The fund will also cover fees for the winning plaintiffs in a case that overturned an anti-abortion law and another case where the state sought to restrict protesters from camping near the Statehouse.
Gov. C.L. "Butch" Otter, Senate President Pro Tem Brent Hill, and Attorney General Lawrence Wasden unanimously voted Monday to use the fund to cover the court-ordered attorneys' fees and costs. However, doing so reduced the fund from $1.2 million to about $300,000.
"You're going to have to ask the lawyers why we're losing," Otter said. "But I can tell you that in every case, we were either defending statutes or our Constitution. That's why it was appropriate."
Otter added that he will ask lawmakers to boost the fund back up to the million-dollar range at the beginning of the 2016 legislative session, which got an endorsement from Hill.
The Constitutional Defense Fund was created in 1995 to defend the state's legal rights against the federal government. According to Idaho law, the fund is for "restoring, maintaining and advancing the sovereignty and authority over issues that affect this state and the well-being of its citizens."

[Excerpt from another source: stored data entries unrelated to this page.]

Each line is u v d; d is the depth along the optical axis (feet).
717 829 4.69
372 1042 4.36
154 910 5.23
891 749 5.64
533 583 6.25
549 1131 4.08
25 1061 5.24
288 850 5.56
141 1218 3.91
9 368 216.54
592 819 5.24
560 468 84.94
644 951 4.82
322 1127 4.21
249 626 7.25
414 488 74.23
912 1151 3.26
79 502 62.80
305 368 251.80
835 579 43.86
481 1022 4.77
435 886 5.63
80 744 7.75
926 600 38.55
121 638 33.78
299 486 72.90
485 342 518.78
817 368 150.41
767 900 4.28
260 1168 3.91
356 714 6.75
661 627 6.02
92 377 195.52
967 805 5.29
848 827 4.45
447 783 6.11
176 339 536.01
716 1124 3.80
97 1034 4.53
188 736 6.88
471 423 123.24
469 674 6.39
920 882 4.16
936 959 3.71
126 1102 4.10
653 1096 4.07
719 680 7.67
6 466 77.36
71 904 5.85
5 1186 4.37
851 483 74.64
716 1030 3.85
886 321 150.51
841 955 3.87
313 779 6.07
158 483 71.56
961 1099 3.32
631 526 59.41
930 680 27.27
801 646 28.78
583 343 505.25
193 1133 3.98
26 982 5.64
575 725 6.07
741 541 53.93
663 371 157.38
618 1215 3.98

The fund was originally allocated $1 million, but it was slowly depleted after being used to pay for legal expenses for Idaho's 1990s battles over accepting nuclear waste shipments, as well as settlements with Planned Parenthood in 2008, according to a list of the fund's expenditures.
In 2014, two Democratic state lawmakers opposed replenishing the fund by $1 million, arguing that they didn't want to use taxpayer dollars to defend Idaho's gay marriage ban. On Monday, the latest court order was $226,891 to pay the plaintiffs who successfully fought to overturn Idaho's same-sex marriage ban, bumping the total to more than $628,000 Idaho has spent to the winning plaintiffs on that case.
For the anti-abortion law case, Idaho was ordered to pay more than $500,000 to the attorneys who overturned several Idaho laws, including the measure that banned all abortions after 20 weeks.
The remaining court-ordered $137,300 — plus interest — will be paid to the attorneys who fought state laws and rules that were quickly passed in response to the 2012 Occupy Boise protests, which sought to deter demonstrators from both camping and protesting for long periods of time near the Capitol. A handful of the rules were upheld, but the court ultimately struck down the no-camping ban.
"We get sued by so many people we can't keep track," Otter said.
Otter declined to say if the fund will be used in the decision striking down Idaho's law that made it illegal to surreptitiously videotape agricultural operations. A federal judge ruled last week that the law violated the First Amendment and the Equal Protection Clause of the U.S. Constitution, but the state has not decided if it will appeal the decision.